Opere

Chiesa del Gesù a Casa Professa

Nel 1704 Giacomo e Procopio Serpotta si impegnano per la decorazione della volta di fronte la cappella dei Santissimi Martiri nella navata laterale destra della chiesa del Gesù a Casa Professa. Nello stesso anno il solo Procopio porterà a compimento anche la volta antistante la cappella della Madonna di Trapani e, si ritiene, tutte quelle della medesima navata. Tra il 1711 e il 1713 Procopio Serpotta completa anche le volte della navata sinistra seguendo lo stesso schema precedente con l'uso di puttini.

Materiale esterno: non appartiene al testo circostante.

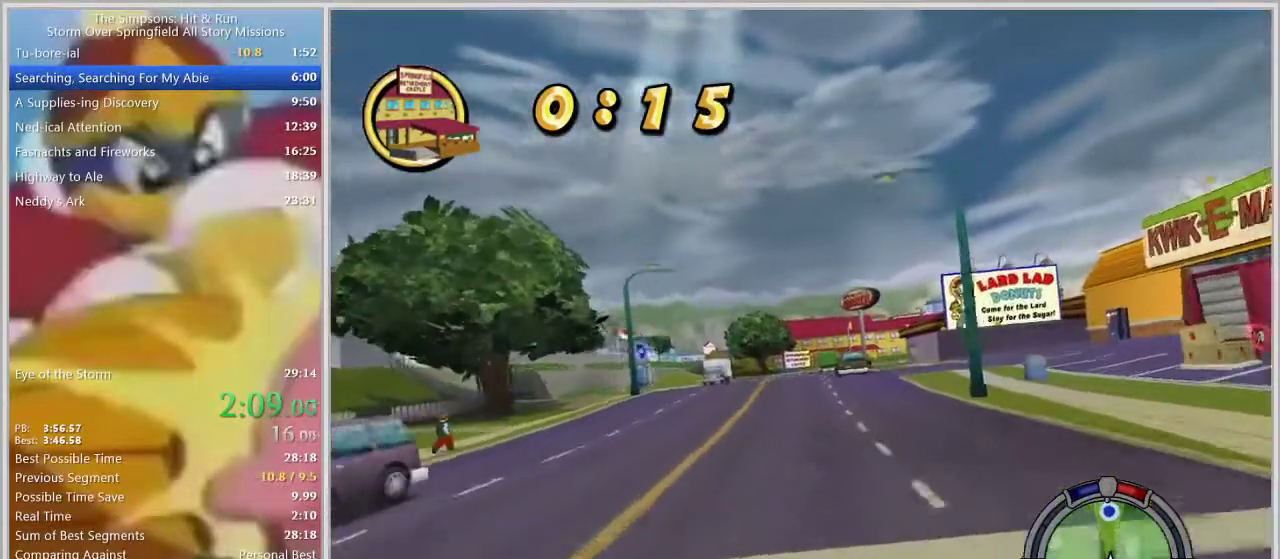
{"buttons": [], "left_stick": "center", "right_stick": "center", "events": [[50, "left_stick", "left"], [150, "left_stick", "center"], [217, "right_stick", "down"], [467, "right_stick", "center"]]}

Intanto a partire dal 1703 circa il pittore Antonino Grano è coinvolto nel nuovo apparato decorativo della tribuna absidale incentrato sul trionfo dell'Eucaristia. Come architetto fornisce disegni e modelli per i maestosi gruppi scultorei, tra cui certamente era la nicchia con David e Achimelech sulla destra dell'abside, consegnata da Gioacchino Vitagliano, Baldassare Pampillonia e Pietro Nucifora entro il 1708. Nel 1706 viene elaborato anche il progetto per la nicchia simmetrica a sinistra in cui sono inserite le statue di David e Abigail, consegnate nel 1709 da Gioacchino Vitagliano, cognato di Giacomo Serpotta che aveva fornito il modello, cosa evidente anche osservando i gruppi dei putti che giocano con gli arieti.

L'anno seguente lo stesso Serpotta è compensato dai gesuiti per «aver fatto il disegno dell'opera marmorea che si deve fare dietro il Cappellone di nostra Chiesa», che Donald Garstang interpreta come il gruppo di opere che si trova intorno alla porta posteriore all'altare maggiore: in alto sta una Gloria della Santissima Trinità (Gloria dell'Incarnazione nell'Eucaristia), sotto l'Annunciazione ai cui lati sono adagiate due allegorie, la Fede (a sinistra) e la Carità (a destra). Ai loro piedi stanno scolpiti a bassorilievo due pannelli rispettivamente con un'Adorazione dei pastori e un'Adorazione dei Magi. Tutto l'apparato fu scolpito ancora dal Vitagliano negli anni che vanno dal 1710 al 1714 e dal 1719 al 1721.